The stone, he said, was probably used to mark a place where Indians would gather to ask the spirits for a successful hunt or to give thanks after the hunt was over.
"That's only speculation," he said, adding that the real purpose of the stone may never be known.
The stone was moved so crews from Baltrusch Construction Co. of Havre could start work creating a path system that will extend 1,000 feet through the buffalo jump and kill site and create a level and paved entrance area at the top of the attraction. The path and entrance area will eventually be connected by a staircase that is also to be constructed this summer.
Anna Brumley, who runs the day-to-day affairs at Wahkpa Chu'gn and gives tours, said it has taken about seven years to get the funding together for the project. Anna Brumley is married to John Brumley, who discovered the buffalo jump when he was 12.

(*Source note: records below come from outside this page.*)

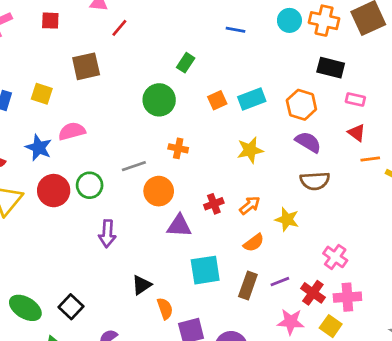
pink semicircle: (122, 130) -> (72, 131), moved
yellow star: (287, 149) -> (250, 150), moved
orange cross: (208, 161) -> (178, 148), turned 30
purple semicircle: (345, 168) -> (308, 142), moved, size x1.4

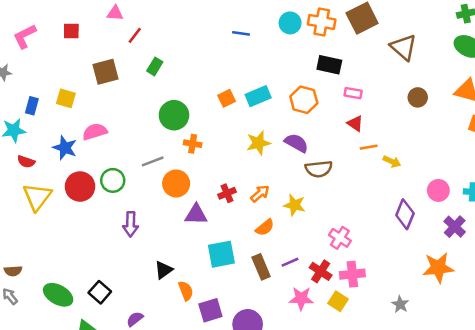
green rectangle: (186, 63) -> (155, 66), moved
green circle: (159, 100) -> (174, 115), moved
purple semicircle: (308, 142) -> (296, 143), moved
brown rectangle: (248, 286) -> (261, 267), turned -40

"I actually thought I'd be dead before I saw this day," she said.
Rick Lieberg, a grade setter for Baltrusch, said the path will be about 8 feet wide and extend about 1,000 feet from the bottom of the staircase to the westernmost display building, which contains an excavated hearth or cooking pit.

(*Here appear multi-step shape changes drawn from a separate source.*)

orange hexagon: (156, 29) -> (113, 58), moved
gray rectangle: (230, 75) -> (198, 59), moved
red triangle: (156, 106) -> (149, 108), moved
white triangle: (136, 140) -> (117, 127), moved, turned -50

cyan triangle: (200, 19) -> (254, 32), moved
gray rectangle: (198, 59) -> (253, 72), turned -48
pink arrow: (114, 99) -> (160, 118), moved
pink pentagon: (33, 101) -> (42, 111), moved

Lieberg said the path will contain rest areas and turnaround areas. The turnaround areas will be used by another new addition to the site, a shuttle car. Brumley expects to use the car to transport senior citizens and the disabled through the site. Brumley described the shuttle as resembling the type of cars used in airports and said it would handle four or five people at a time.
The staircase linking the two paved areas will be of a National Park Service design and will offer a gentler slope than the current stairway while also providing rest areas and handrails a feature not now available at the site.
Bathrooms, which are to be located at the top of the hill near the main entrance to the site, are also expected to eventually be part of the construction plan.
Lieberg said the Baltrusch contract calls for the path project to be completed within 45 days.
Brumley said construction of the staircase cannot begin until the pathway is completed.
The stone that was moved today will be returned to a site near the entrance area after the construction is completed, Brumley said. But it will not sit in the same spot.
This, Brumley said, is not really a problem since the stone was actually found somewhere to the south of the buffalo jump during construction of the Holiday Village Shopping Center in the early 1970s. It was moved to its current location at that time.
The site was used as a buffalo jump, kill site and camp for 1,500 years by three different Indian groups.